F.T.’yi (35) dinlerken o denli sorulara maruz bıraktım ki kendimi… Yanıtını bildiğim lakin onun bu sorulara maruz kalmak istemeyeceğini düşündüğüm için uzun bir müddet onu dinlemeyi istedim. Ancak onu dinleme kısmına geçmeden evvel birlikte girdikleri odada hem kendi hem de oğlu ismine konuşan anneyi dinledim uzun uzun. Anneyi dinledikten sonra F.T. ile yalnız kalmak istedim, o anlatsın istedim lakin kapıdan çıkarken bile ‘onu da anlat, bunu da anlat’ diye talimatlar veriyordu anne…
“BENİM ADIMA YAŞAYAN BİRİSİ VARDI”
Sizi dinliyorum dediğimde ‘annem anlattı her şeyi’ diye başlayan bir cümle ile müsabakayı hazırlamıştım kendimi. Fakat bu derece bir vazgeçişin sezildiği cümle F.T.’nin kendisinden nasıl ve neden vazgeçtiğini anlatıyordu bir manada. “İçimdeki düzgünleşme isteğine bile annem karar vermişti. Aslında o denli koyuverdim ki hayatı gelişine, o kadar çok alışmışım ki adıma karar verilmesine ne kabul edebildim ne de ret hakkımı kullanabildim. Benim adıma düşünen, benim adıma hisseden, benim adıma ağlayan, karar veren birisi vardı. Ömrümde bu derece büyük yer kaplamalı mıydı yoksa bu husus ile ilgili de bir şey beyan etmediğim için o boşluktan mı yararlanılmıştı bilemiyorum…”
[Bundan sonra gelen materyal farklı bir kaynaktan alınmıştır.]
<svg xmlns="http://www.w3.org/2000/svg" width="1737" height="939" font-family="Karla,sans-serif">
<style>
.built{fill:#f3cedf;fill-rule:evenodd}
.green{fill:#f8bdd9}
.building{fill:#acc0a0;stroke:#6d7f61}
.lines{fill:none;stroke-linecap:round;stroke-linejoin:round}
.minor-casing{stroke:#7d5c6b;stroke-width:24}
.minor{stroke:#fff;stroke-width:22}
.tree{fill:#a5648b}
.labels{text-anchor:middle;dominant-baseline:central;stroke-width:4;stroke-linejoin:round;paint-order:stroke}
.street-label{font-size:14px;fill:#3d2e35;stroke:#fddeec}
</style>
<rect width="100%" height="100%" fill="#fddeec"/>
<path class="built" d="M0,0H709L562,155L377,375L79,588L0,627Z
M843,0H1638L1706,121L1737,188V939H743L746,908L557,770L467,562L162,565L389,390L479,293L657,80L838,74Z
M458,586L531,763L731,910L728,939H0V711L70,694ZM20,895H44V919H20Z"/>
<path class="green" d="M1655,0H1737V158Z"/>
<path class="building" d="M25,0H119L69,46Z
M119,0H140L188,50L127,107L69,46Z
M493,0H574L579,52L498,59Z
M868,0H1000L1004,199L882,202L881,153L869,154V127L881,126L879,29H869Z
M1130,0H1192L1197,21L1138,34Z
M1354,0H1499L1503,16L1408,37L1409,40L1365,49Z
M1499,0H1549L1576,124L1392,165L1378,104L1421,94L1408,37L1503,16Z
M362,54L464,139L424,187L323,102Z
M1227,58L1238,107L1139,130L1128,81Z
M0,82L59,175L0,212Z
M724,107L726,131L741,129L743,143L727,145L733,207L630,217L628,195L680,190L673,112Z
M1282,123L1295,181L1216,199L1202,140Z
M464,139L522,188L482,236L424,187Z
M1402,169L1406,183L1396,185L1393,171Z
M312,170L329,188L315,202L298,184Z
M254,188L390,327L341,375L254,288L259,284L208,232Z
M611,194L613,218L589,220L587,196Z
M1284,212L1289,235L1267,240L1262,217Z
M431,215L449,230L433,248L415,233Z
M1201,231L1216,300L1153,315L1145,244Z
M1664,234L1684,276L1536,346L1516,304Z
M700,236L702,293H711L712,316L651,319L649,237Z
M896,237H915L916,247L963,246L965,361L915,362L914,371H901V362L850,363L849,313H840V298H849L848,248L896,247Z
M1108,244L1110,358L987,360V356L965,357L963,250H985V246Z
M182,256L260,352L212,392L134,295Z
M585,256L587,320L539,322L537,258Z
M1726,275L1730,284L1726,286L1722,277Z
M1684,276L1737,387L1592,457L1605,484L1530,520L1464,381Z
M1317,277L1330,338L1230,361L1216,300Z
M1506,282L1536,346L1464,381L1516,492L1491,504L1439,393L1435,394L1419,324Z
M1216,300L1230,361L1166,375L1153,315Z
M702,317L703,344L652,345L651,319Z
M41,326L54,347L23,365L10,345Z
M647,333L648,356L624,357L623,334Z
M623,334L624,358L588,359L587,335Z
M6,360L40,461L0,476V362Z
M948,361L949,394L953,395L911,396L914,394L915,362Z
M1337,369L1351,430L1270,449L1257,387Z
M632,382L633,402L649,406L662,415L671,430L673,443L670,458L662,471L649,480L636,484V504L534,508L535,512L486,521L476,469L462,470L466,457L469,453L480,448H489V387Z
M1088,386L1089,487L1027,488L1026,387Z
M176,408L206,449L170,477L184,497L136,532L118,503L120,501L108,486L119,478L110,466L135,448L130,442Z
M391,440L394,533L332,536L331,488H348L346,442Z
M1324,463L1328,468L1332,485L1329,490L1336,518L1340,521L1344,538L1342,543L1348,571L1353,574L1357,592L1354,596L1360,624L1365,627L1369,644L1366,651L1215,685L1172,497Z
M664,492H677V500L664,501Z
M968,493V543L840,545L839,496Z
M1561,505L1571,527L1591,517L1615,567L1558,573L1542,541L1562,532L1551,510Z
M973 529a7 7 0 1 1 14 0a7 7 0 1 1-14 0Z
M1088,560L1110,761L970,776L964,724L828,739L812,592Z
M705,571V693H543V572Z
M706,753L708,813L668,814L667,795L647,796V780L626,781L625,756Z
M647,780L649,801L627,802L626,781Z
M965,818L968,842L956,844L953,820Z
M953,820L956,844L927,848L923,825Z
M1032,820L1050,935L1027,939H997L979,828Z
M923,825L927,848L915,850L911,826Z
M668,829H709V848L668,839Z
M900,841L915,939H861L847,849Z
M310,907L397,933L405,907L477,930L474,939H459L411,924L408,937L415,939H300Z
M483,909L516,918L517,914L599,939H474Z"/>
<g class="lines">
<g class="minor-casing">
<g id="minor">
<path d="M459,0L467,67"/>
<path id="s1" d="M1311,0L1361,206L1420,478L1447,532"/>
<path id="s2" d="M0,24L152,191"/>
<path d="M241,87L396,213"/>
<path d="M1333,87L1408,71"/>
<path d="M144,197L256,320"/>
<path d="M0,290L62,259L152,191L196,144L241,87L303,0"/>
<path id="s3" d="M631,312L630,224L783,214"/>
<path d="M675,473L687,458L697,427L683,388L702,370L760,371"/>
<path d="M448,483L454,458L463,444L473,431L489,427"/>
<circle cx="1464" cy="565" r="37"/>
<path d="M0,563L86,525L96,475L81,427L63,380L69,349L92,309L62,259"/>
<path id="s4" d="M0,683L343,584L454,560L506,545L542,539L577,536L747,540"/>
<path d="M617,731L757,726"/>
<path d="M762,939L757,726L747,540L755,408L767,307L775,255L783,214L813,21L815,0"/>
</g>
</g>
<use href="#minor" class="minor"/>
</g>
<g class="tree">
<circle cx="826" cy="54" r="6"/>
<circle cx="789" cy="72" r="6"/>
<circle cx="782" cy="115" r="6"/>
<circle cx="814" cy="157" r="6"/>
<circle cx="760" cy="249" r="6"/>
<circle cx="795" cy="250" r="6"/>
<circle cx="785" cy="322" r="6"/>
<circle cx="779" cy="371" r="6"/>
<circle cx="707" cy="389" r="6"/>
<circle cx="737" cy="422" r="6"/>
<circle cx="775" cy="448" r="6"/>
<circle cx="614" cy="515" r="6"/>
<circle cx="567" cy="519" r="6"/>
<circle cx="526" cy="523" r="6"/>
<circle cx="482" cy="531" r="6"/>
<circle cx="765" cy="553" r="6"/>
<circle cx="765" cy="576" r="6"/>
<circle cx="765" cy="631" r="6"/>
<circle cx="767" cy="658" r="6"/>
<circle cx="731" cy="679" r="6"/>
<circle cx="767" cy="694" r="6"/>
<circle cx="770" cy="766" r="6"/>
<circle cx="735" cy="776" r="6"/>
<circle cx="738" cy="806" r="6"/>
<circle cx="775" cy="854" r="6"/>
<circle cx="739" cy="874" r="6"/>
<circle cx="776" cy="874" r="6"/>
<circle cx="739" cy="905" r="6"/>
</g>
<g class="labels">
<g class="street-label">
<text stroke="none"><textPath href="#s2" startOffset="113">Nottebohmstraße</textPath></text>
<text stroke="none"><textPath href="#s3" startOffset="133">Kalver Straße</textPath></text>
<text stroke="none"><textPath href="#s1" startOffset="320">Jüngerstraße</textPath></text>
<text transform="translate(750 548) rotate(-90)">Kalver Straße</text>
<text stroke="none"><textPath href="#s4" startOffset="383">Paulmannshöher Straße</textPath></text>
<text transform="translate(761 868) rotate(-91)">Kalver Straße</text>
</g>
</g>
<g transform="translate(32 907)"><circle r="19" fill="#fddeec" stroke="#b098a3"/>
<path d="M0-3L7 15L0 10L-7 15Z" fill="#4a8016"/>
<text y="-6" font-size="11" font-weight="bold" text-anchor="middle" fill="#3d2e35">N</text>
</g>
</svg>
Fiziki olarak genç fakat ruhsal olarak kendisini yaşlanmış ve yorgun hisseden bir genç adam vardı karşımda. Konuşmanın bile ona yorucu geldiğinin farkındaydım. Hürmetinden annesini kırmak istemeyen bu genç adam kendisini kıralı ve yıpratalı olmuştu baya. Cevap vermemek, sabredebilmek, saygısızlık yapmamak ismine daima içine atmış, yutmuş konuşmak istediklerini ve bastırdığı tüm bu dışa vuramadıklarının sızısını alkol alarak geçirmeye çalışmış.
Henüz tam manasıyla ‘bağımlı’ diyebileceğim kademeye geçmemiş lakin o eşikte duran ve o eşikte durduğunun da pek farkında olan bir genç adamdı F.T. “Konuşmak için beşere, arkadaşa gereksinimim var, bu arkadaşları yapmak için de toplumsal ortama. Ancak bende ikisi de yok ve neye nasıl devam edeceğimi bilmiyorum” cümleleri yalnızlığın kendisinde yarattığı çıkmazlık hissini çok güzel anlatıyordu aslında.
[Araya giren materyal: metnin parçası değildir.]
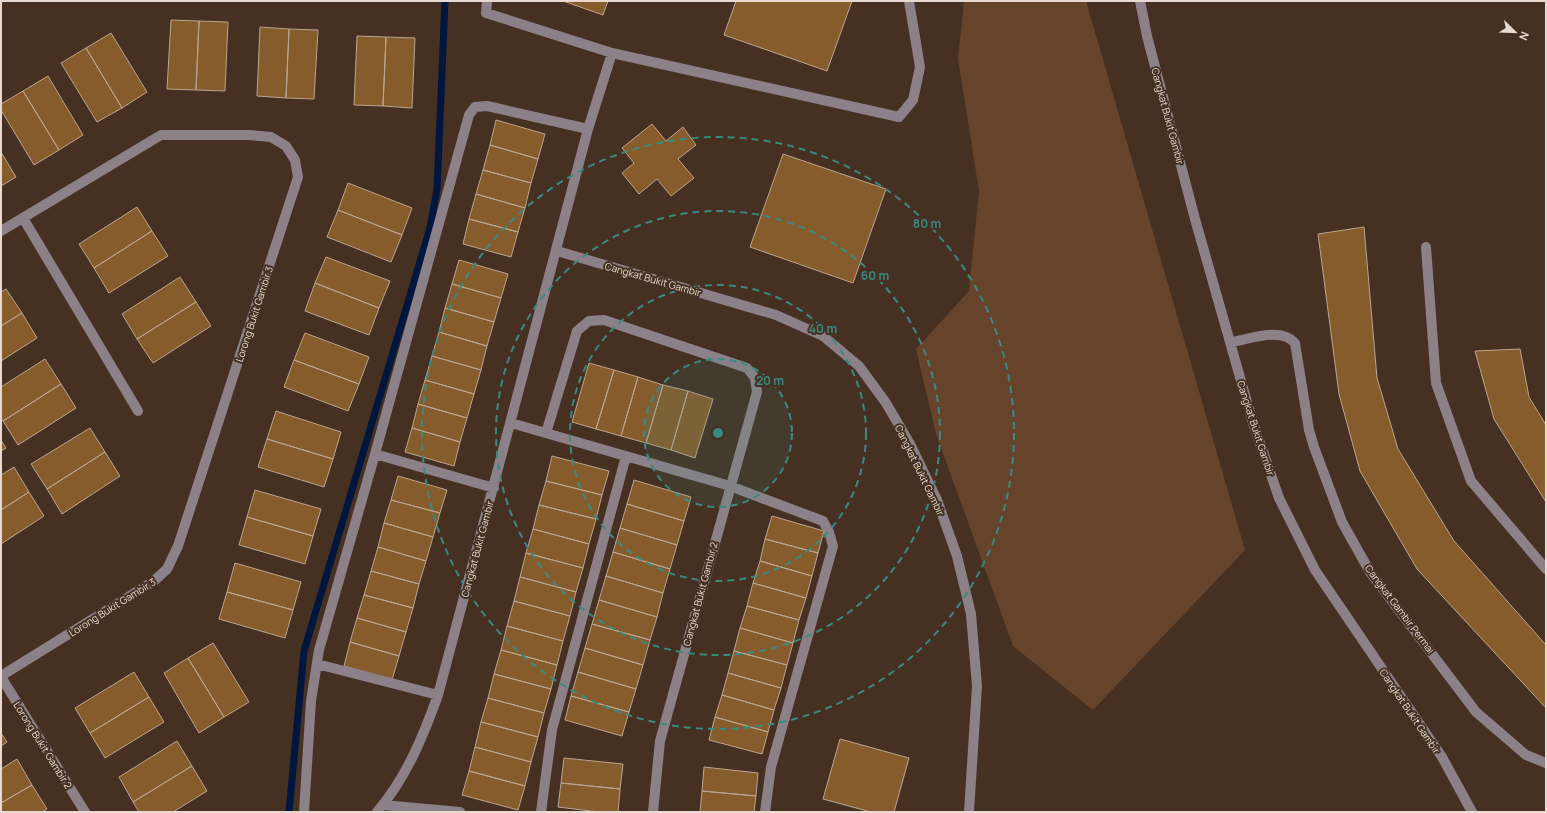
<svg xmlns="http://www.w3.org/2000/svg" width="1547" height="813" font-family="Manrope,sans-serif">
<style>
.green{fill:#66442c}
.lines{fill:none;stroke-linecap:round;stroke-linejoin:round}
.stream{stroke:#00163e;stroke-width:7}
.building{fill:#875c2d;stroke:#bba691}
.minor{stroke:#8c8188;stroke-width:10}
.ring{fill:none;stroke:#3a8a82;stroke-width:2;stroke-dasharray:7 5}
.labels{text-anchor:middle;stroke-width:4;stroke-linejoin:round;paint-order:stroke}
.street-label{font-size:10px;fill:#e8dad1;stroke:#453022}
.centre{fill:#3a8a82;stroke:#453022;stroke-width:2}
.ring-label{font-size:12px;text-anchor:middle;font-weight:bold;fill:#3a8a82;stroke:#453022;stroke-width:4;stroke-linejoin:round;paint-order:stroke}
</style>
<rect width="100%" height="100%" fill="#453022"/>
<path class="green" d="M964,1H1086L1245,550L1093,710L1013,646L936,434L916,349L969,291L979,191L958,59Z"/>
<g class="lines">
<path class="stream" d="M289,812L304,651L430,228L437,189L445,1"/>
</g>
<path class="building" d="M563,1H608L603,15Z
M736,1H852L827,71L724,35Z
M171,20L199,21L196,90L167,89Z
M199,21L228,22L225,91L196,90Z
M260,27L289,29L286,98L257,96Z
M289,29L318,30L314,99L286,98Z
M111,33L147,92L122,108L86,48Z
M357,36L386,37L383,106L354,105Z
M386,37L415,38L412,108L383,106Z
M86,48L122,108L97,122L61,63Z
M48,76L83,135L59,150L23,91Z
M23,91L59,150L34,165L1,110V104Z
M496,120L545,134L538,159L490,145Z
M652,124L666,141L683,127L696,145L678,159L694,178L671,196L657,179L639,194L622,173L634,163L622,148Z
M490,145L538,159L531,183L483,170Z
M1,152L16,177L1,186Z
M783,154L886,189L853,283L750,247Z
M483,170L531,183L525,208L476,194Z
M348,183L412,208L402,235L338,210Z
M476,194L525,208L518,232L469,219Z
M137,207L152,231L94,268L79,244Z
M338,210L402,235L391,262L327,237Z
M469,219L518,232L511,257L463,244Z
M1364,227L1377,378L1398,449L1454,541L1546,645V708L1417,569L1360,471L1339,394L1318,234Z
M152,231L168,256L109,293L94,268Z
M326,257L390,281L379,308L315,283Z
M459,260L508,274L501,298L452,284Z
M180,277L196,302L137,339L122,314Z
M315,283L379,308L369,335L305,311Z
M452,284L501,298L494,322L445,308Z
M6,289L22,313L1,326V292Z
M196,302L211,326L153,363L137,339Z
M445,308L494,322L487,346L439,332Z
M22,313L37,338L1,361V326Z
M439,332L487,346L481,370L432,356Z
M305,333L369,357L359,384L294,360Z
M1520,349L1529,397L1546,425V502L1494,419L1475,351Z
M432,356L481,370L474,394L425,380Z
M45,359L61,384L3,421L1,418V387Z
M294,360L359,384L348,411L284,387Z
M589,363L614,370L596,429L572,422Z
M614,370L638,377L621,436L596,429Z
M638,377L663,385L646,443L621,436Z
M425,380L474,394L467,418L418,404Z
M61,384L76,408L18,445L3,421Z
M663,385L688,391L671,450L646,443Z
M688,391L713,399L695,458L671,450Z
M418,404L467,418L460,442L412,428Z
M276,411L341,432L333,459L267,439Z
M90,428L105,452L47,489L31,464Z
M412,428L460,442L454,466L405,452Z
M267,439L333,459L324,487L258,467Z
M1,440L6,448L1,451Z
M105,452L120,476L62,514L47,489Z
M552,456L609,471L602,495L546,481Z
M14,467L29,492L1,510V475Z
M398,476L447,490L440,513L391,500Z
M634,480L691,497L684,521L627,504Z
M546,481L602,495L596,519L539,505Z
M255,490L321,509L313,536L247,517Z
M29,492L44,516L1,544V510Z
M391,500L440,513L433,537L384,523Z
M627,504L684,521L677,545L620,528Z
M539,505L596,519L589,544L533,529Z
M772,516L824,531L818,553L765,539Z
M247,517L313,536L305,564L239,545Z
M384,523L433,537L426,561L378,547Z
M620,528L677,545L670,569L613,552Z
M533,529L589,544L583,568L526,553Z
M765,539L818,553L812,576L760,561Z
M378,547L426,561L419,584L371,571Z
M613,552L670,569L663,593L606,576Z
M526,553L583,568L576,592L520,577Z
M760,561L812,576L806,598L753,583Z
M235,563L301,582L293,610L227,592Z
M371,571L419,584L413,608L364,595Z
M606,576L663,593L657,617L599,600Z
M520,577L576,592L570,616L514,601Z
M753,583L806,598L799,620L747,606Z
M227,592L293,610L285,638L219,619Z
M364,595L413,608L406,632L357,618Z
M599,600L657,617L650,640L592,624Z
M514,601L570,616L563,641L507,626Z
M747,606L799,620L793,643L740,628Z
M357,618L406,632L399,656L350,642Z
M592,624L650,640L643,665L585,648Z
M507,626L563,641L557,665L501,650Z
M740,628L793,643L787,665L734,651Z
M350,642L399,656L392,680L344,666Z
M213,643L249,702L224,717L188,658Z
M585,648L643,665L636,689L578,672Z
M501,650L557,665L551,689L494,674Z
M734,651L787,665L781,688L728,673Z
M188,658L224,717L199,733L164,673Z
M134,672L149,697L90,733L75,708Z
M578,672L636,689L629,712L571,696Z
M728,673L781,688L774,710L722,695Z
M494,674L551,689L544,713L488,698Z
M722,695L774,710L768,732L715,717Z
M571,696L629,712L622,736L565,720Z
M149,697L164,722L105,758L90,733Z
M488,698L544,713L538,737L481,722Z
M715,717L768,732L762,754L709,740Z
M481,722L538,737L531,762L475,747Z
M1,733L7,742L1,746Z
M840,739L909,758L894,812H871L823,799Z
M177,741L192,766L133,802L119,777Z
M475,747L531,762L525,786L469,771Z
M564,758L623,764L620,789L561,783Z
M17,759L32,785L1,803V769Z
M192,766L207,791L173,812H139L133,802Z
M704,767L758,773L756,796L702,791Z
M469,771L525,786L518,810L462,795Z
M561,783L620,789L618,812H599L558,807Z
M32,785L47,809L42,812H1V803Z
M702,791L756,796L754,812H700Z"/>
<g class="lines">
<path class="minor" d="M487,1L486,13L612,53L899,117L913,100L920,67L909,1
M1140,1L1147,36L1195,219L1253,423L1279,498L1315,570L1442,757L1472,812
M23,218L138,411
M1,231L161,135H249L271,137L286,146L295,160L298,177L178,546L167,569L154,581L1,676
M1426,247L1436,383L1471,481L1546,569
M557,251L776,315L823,336L859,366L886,403L910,444L937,500L957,556L971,614L977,686L969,812
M1231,342C1250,339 1281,327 1295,343L1309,430L1314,447L1342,522L1370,572L1476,712L1526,755L1546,763
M511,423L730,486L823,521L829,532L833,546L771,767L765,812
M546,433L577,331L589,321L604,320L747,368L755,378L757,392L660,741L653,812
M375,454L494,488
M317,664L438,695
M1,677L85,812
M383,805L460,812
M304,812L311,701L319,650L375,454L469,115L475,107L487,106L588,129
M377,812C406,778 423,737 438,695L588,129L612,53
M541,812L552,730L626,456"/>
</g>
<circle cx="718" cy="433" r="74" fill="#3a8a82" fill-opacity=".12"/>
<g class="ring">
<circle cx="718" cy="433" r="74"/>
<circle cx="718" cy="433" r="148"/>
<circle cx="718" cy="433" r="222"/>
<circle cx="718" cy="433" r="296"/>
</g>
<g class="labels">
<g class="street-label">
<text transform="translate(1168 116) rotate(75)" y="4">Cangkat Bukit Gambir</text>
<text transform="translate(653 279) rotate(16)" y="4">Cangkat Bukit Gambir</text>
<text transform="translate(254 314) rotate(-72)" y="4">Lorong Bukit Gambir 3</text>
<text transform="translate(1256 428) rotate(72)" y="4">Cangkat Bukit Gambir</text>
<text transform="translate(920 470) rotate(64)" y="4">Cangkat Bukit Gambir</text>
<text transform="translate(477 549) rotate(-75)" y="4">Cangkat Bukit Gambir</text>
<text transform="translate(700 594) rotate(-75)" y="4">Cangkat Bukit Gambir 2</text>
<text transform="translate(112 607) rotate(-32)" y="4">Lorong Bukit Gambir 3</text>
<text transform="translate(1400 609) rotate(53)" y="4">Cangkat Gambir Permai</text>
<text transform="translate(1410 711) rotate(56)" y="4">Cangkat Bukit Gambir</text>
<text transform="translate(43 745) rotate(58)" y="4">Lorong Bukit Gambir 2</text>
</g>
</g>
<circle cx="718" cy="433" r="6" class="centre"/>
<g class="ring-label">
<text x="927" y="228">80 m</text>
<text x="875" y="280">60 m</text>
<text x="823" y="333">40 m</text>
<text x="770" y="385">20 m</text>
</g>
<rect width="1547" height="813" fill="none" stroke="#e8dad1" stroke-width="4"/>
<g transform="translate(1515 32) rotate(113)" stroke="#453022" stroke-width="3" paint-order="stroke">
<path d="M0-3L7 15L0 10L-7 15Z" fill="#e8dad1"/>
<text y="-6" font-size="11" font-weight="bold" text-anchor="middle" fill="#e8dad1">N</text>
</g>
</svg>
İstediği işi yapamadığı için ailesi ile çalışan, günlük hayatında aile bireylerinin dışında bir ortamı olmayan, münasebetiyle dejavu yaşar üzere birebir günü ve tıpkı akşamı yaşadığını hisseden, çaresizliğini alkol şişelerine koyup ağzını kapatan F.T.’nin ilaçlı bir tedaviden çok yalnız kalmaya, tabiat ile baş başa kalmaya, toplumsal bir ortamda varlığını hissetmeye gereksinimi olduğu kanısındaydım.
DOĞANIN GÜCÜ
Ayaktan tedaviye başlaması maksadıyla gerekli irtibatların kurulmasına vesile olduktan sonra dağ sporlarını yapması, trekking ile hem bedeninden toksiklerin atılmasına hem de toplumsal ortam geliştirip beyninden toksiklerin arındırılmasına dair fikirlerimi paylaştım. Tabiattan topladığı gereçler ile sanatın ifadesel gücünü bileştirmeyi planladık. Sonraki görüşmelerimizde hem toplumsal etrafından bahsedecek hem de tabiattan toparladığı materyaller ile onu yoran his ve hislerini şemalaştıracak ve bir nevi dışa vurum ile söz edecekti. Programımız planladığımız düzlemde gerçekleşmeye devam etmişti. Birtakım oturumlar öncesinde anne ile de bir ortaya geldik lakin elbette gelişmeye ve değişmeye kapalı olan bireylerin fikirleri kısa müddetli değişiklik göstermektedir.
Evlat dünyaya getirmek elbette çok güç, büyümesine yardımcı olmak, o mühlet zarfında kişinin kendinden verdikleri, yorgunlukları, evladı için vazgeçtikleri vb. çok değerli ayrıntılardır. Lakin kimi ebeveynlerin evlatlarının büyümesi ve yetişkin olmaları gerçekliklerini kabul etmeleri sıkıntı oluyor ve bu kabul edişin uzaması ya da gerçekleşmemesi evlatlarının yaşama dair isteklerini yok ediyor.
Dünyaya gelen, birinci nefesini alan her bebek birer bireydir ve kendisine ilişkin bir ömrü olacaktır. Bu kabullenişin ne kadar kısa müddette gerçekleştiği de ebeveynlerin kendilerini ne kadar gerçekleştirdiklerinin de belirleyicisidir.